Before they went home for the summer holidays, all Waltham Forest schoolchildren were this week handed copies of a yellow booklet detailing the comprehensive education scheme planned for the borough.

Prepared in question and answer form, the booklet should settle the minds of the many mums and dads who view the educational future of their children with some trepidation.

The No. 1 question inevitably is "Why is reorganisation on comprehensive lines, considered by the council to be desirable?"
The answer is a simple and expected one: The 11-plus examination is no longer an effective method of sorting the clever from the not so clever, nor is the separation of children into different type of schools considered desirable in an increasingly classless society.

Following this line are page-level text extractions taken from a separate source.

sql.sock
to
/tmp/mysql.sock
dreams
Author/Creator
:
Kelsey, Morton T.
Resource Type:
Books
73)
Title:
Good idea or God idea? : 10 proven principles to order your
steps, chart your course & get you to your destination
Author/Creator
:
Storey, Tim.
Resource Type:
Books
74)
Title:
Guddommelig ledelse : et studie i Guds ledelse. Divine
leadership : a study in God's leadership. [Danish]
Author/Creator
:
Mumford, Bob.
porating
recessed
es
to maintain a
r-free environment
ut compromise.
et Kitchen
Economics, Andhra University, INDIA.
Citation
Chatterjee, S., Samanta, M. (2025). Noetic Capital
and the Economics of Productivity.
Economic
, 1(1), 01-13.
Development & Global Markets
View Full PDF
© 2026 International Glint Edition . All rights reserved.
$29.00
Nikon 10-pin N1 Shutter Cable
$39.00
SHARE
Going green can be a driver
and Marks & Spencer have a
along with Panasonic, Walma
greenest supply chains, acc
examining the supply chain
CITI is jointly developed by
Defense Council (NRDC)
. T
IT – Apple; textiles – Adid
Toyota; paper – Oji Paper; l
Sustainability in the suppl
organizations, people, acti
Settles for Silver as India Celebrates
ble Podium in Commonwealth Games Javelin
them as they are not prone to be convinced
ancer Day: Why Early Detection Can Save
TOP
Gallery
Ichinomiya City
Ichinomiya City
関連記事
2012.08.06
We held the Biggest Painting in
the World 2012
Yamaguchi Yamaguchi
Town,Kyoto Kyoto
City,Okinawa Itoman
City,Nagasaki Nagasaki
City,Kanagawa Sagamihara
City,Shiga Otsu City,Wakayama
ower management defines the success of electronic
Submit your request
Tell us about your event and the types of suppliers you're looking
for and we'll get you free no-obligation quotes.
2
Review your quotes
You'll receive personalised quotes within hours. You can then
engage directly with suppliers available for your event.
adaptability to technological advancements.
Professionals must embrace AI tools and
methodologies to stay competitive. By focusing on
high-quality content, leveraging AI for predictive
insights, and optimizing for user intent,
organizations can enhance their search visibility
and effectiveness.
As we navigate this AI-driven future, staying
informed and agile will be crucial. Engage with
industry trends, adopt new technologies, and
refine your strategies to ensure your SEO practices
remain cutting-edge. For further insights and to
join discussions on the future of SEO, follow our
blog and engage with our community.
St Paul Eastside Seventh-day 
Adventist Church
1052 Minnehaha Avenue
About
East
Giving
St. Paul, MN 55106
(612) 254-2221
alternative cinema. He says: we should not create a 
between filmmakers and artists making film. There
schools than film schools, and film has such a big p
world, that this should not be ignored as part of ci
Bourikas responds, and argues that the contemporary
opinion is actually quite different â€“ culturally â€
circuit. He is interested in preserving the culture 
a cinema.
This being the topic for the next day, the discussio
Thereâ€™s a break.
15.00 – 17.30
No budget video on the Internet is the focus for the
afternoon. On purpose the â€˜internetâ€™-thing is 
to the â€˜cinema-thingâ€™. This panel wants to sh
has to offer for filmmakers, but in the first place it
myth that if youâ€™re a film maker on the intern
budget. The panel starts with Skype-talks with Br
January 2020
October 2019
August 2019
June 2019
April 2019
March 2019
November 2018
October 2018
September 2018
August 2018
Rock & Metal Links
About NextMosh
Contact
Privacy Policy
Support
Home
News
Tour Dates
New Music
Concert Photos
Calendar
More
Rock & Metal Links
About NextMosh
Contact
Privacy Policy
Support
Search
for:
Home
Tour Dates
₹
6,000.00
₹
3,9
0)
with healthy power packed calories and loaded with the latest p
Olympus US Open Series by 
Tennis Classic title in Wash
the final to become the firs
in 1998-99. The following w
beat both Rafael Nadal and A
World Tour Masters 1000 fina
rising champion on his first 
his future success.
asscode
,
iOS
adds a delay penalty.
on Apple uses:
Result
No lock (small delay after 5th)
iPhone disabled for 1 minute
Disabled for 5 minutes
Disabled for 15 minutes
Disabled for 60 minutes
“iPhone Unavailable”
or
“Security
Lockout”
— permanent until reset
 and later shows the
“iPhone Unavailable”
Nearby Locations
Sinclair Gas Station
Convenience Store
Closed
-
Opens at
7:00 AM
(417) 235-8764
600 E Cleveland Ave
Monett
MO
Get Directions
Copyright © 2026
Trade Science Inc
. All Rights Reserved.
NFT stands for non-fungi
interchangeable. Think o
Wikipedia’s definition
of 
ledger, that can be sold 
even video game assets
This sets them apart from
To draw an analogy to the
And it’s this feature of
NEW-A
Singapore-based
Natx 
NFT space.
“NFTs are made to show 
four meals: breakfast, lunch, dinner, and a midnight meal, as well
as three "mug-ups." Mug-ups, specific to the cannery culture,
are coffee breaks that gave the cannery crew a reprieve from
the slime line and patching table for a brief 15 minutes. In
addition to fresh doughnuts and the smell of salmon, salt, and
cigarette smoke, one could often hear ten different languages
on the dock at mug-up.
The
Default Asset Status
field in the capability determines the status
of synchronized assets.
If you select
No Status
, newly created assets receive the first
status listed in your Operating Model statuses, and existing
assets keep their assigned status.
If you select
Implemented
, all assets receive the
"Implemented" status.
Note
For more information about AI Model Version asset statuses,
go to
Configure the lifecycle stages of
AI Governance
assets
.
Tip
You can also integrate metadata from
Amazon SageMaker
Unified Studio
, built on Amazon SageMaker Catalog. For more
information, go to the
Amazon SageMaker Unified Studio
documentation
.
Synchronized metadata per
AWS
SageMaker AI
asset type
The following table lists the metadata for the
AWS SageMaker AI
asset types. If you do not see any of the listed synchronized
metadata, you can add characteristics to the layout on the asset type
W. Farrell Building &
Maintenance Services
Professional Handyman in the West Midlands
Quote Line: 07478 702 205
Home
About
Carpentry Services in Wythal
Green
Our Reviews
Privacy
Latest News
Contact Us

What then are the Waltham Forest proposals?
At the age of 11 the primary school children will move to a junior secondary school until the age of 14.

Doesn't this mean that some children might be in the senior secondary school only one year?
No, the scheme will not come fully into operation until the school leaving age has been raised to 16.
Advantages

What are the advantages claimed for the system?
Both junior and senior schools gain by having a smaller age range. The junior secondary school becomes attuned to the interests of the 11 to 14 child, while the upper school can develop into a much more mature type of community.

Wouldn't 13 be a better age, since it would give the upper school more time to prepare for school exams?
Certainly it would give the upper school more time, but at the cost of giving the junior secondary school less. The council feels that so long as the transition from primary to secondary is at the age of 11, the junior secondary course should not be shorter than three years.

Why Rejection?

Why did the council reject the all-through comprehensive school of 11 - 18?
All the existing school buildings in Waltham Forest are too small to be used as such schools without a vast amount of rebuilding. To adopt such a scheme would have meant postponing the introduction.

Will all new secondary schools be coeducational?
No. The council will not change the present balance of single-sex and co-educational secondary schools. Both have their different merits.

Won't the standard of work in primary schools suffer from the lack of an 11-plus exam?
On the contrary the 11-plus is not an incentive. It is a brake on the development of the primary school.